My Renewed Faith in Santa Fe
By Javier Gonzales
When a Bishop named Jorge from Buenos Aires took the name Francis, he made an immediate connection with Santa Fe. But when Pope Francis visited Brazil recently, he spoke directly to me, when he said, “who am I to judge?”
You see, when you come from a traditional family with deep roots in this community, the process of accepting that you are gay is complicated with fears about disappointing those you love, or becoming disconnected with a sense of place that is as much a part of me as my sexuality.

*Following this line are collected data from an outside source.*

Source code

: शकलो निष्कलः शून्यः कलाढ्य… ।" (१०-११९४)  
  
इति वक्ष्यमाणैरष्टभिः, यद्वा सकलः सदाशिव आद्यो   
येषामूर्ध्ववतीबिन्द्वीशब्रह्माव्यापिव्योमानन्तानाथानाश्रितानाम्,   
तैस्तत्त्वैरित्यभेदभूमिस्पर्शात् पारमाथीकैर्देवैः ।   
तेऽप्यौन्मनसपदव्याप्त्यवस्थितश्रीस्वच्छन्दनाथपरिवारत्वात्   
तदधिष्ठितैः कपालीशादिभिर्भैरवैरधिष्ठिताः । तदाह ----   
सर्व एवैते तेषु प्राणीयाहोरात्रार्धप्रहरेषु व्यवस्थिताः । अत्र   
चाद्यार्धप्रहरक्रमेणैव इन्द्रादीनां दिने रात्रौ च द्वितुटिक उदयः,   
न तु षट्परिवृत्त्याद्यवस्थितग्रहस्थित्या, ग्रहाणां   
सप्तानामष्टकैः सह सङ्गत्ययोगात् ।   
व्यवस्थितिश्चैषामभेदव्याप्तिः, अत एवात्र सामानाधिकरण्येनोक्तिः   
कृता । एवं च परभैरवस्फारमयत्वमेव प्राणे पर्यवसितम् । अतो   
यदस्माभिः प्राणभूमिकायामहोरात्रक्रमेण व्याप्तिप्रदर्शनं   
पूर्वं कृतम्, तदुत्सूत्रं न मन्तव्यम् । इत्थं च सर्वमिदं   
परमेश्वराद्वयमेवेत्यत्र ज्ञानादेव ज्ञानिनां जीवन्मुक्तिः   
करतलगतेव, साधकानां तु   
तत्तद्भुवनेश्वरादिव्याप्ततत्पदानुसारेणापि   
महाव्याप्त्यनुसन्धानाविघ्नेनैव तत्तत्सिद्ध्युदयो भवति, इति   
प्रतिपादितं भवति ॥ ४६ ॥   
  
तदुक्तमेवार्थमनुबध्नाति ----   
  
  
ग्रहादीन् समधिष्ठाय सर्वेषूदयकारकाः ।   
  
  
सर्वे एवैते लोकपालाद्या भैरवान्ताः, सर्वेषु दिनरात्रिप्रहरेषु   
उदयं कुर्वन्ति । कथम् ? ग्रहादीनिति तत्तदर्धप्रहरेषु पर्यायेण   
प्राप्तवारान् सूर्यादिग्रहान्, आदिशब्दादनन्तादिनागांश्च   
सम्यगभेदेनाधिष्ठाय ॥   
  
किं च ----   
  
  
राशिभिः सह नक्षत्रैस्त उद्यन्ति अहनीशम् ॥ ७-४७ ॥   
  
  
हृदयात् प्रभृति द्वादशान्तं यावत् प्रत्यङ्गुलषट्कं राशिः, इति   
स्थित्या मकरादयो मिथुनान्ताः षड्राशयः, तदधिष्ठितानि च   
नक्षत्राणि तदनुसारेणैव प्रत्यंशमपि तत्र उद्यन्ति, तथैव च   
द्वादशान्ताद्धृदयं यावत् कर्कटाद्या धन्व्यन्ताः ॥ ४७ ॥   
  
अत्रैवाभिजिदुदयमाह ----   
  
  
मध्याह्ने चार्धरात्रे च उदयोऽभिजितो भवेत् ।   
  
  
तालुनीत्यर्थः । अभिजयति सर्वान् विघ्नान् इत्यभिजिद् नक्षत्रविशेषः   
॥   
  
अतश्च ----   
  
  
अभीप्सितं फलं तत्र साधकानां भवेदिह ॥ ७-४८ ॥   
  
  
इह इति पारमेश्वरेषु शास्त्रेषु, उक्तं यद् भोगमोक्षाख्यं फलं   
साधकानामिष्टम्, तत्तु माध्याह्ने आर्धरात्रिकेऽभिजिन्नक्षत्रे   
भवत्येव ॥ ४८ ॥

Growing up in this town, I felt myself fully embraced by la herencia, the traditional ways that defined the history of Santa Fe. Much of it is beautiful, a celebration of family, a spirit of community, a sense of obligation to those who came before us and responsibility to those who come after us. Knowing you are a part of a continuum gives a young person a sense of place and a sense of pride. These are all gifts I hope to pass on to my two daughters.
But along with that sense of pride also comes, real or perceived, the hint that those who step away from the expected path would be judged poorly, seen as unappreciative or disrespectful, or worse. As a kid, I never considered a lifestyle different from that of my parents and theirs before me. I thought I’d marry a local girl, have kids, and then grandkids. I tried my hardest not to be different, but the reality was I am, and I have a failed marriage to prove it.
Single again, I took steps towards accepting who I am. Yet I still worried about any embarrassment I would bring to my family, questioned whether being gay was a choice as many still believe it is, and whether I was right in the eyes of God.
So I gathered the courage to speak with my parents, who responded with a much needed abrazo. I spoke to my friends, who after an initial awkward silence, asked, where are we going for lunch? I spoke to my daughters, who like many in their generation, asked what the big deal was.
To have this sense of distance removed from those most important in my life is an incredible relief, and a reminder, that there is not true understanding without open, honest communication.
The life of St. Francis teaches us to discard the superficial and recognize the dignity in all of humanity. And in naming the cathedral in Santa Fe in his honor, our ancestors embraced that message. For over 400 years we have been a multi-cultural community that has thrived on our diversity. It is that spirit that has made us the City Different, a town that can embrace all kinds of people, from the children of traditional, culturally conservative Hispanics to the kids of hippies, from businessmen to artists, from natives and the old families that built this town to newcomers who help keep the economy alive. Our very existence as a community is proof that we are better when we value and accept one another for who we are without judgment.
I am blessed. And despite how long it’s taken me, I have come to realize that my internal conflicts were not necessarily due to my faith, but perhaps the result of failing to give my community the full faith it deserved. With both my sense of place and my sense of self intact, I am happy to report that my faith in Santa Fe has never been stronger.